There are several possible explanations for the lack of statistically significant improvement in insulin sensitivity. Firstly, most of the participants who had insulin resistance (52.3%, n=11) were in puberty, a period when insulin resistance due to obesity can be enhanced. This physiological insulin resistance characteristic of puberty may have masked the effect of metformin. To study the effects of metformin on insulin resistance during puberty was not the main objective of this study and would require a very different experimental approach to that adopted here. Moreover, there were not enough patients in this study to statistically assess the effect of pubertal stage on response to metformin.
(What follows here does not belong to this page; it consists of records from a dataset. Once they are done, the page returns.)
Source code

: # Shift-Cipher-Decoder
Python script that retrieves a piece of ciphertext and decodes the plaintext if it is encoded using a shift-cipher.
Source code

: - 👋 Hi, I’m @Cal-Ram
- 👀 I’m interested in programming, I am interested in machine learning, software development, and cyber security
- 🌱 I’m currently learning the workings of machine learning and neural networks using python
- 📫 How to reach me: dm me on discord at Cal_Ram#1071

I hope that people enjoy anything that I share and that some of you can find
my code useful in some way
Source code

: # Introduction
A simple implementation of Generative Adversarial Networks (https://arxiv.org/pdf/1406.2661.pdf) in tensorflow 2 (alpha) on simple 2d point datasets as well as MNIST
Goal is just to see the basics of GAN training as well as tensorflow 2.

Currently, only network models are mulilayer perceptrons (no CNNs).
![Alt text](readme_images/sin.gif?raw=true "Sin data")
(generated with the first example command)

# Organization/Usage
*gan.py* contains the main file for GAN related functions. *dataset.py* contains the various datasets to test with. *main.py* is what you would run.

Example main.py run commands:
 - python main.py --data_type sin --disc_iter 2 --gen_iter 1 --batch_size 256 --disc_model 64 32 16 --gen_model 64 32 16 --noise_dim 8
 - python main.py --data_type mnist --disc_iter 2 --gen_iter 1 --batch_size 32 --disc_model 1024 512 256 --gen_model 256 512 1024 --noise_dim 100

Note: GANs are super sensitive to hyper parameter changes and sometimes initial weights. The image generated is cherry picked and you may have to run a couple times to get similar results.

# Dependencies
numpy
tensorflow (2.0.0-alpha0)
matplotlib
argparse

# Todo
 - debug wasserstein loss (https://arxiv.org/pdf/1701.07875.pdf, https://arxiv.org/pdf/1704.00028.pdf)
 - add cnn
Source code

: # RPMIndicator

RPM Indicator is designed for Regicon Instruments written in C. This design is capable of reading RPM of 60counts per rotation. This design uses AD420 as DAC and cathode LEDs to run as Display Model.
Secondly, the methods we used to assess insulin sensitivity, HOMA and OGT, whilst easy to perform clinically, are not the most accurate. However, Srinivarsan et al. [17] also failed to detect a significant improvement in insulin sensitivity assessed with the frequently sampled intravenous glucose tolerance test.
Thirdly, the doses of metformin were small and the adherence to therapy was poor. We used a maximum dose of 1700 mg whereas data from adults with type 2 diabetes suggest that a total dose of 3g may be required to maximize the metabolic benefits of metformin [26]. Many patients did not adhere well to our prescribed therapy. This is not uncommon in the treatment of obese patients, especially with adolescents.
The precise way in which metformin acts is unknown. It is believed to increased insulin sensitivity and glucose uptake in subjects with type 2 diabetes mellitus [27]. It has also been suggested that metformin exerts its antyhyperglycemic effect by decreasing hepatic glucose output through inhibition of gluconeogenesis. Previous studies have demonstrated that metformin treatment reduces food intake in both humans and experimental animals [28,29]. A study has demonstrated that metformin can inhibit the complex I of the electron transport chain in mitocondria and lead to a loss of mitocondrial membrane potential and inhibition of ATP production [30]. They conclude that metformin pharmacological effects are mediated, at least in part through a time-dependent, self-limiting inhibition of the respiratory chain that restrains hepatic gluconeogénesis while increasing glucose utilization in peripheral tissues [30]. However, it is diffcult to know its precise mechanism of action in humans because most of the studies have been performed in animal cells.
In this study, we did not analyze diet in order to assess caloric intake. However, we did use a categorical scale to assess appetite and found it decreased significantly. Therefore, loss of appetite is another mechanism by which metformin can exert its anti-obesity effect.
Metformin was well tolerated. There were only minor and transient side effects, which in the majority of patients resolved spontaneously after decreasing the dose. We did not measure lactic acid, but it should be observed that an increased level of lactic acid has been reported as a complication, albeit very rare, and that it can be more frequent in patients with renal disease.
In conclusion, for certain patients with obesity who have difficulties in losing weight with conventional therapy, additional medical therapy can help. Obesity is a chronic disease with severe complications, specially insulin resistance, that become more difficult to treat the longer they persist. Metformin, by helping patients to lose weight, represents a way to try to forestall progression to type 2 diabetes in those patients predisposed to it. However, longer term, control-placebo studies are needed to fully assess the safety and behaviour of this drug.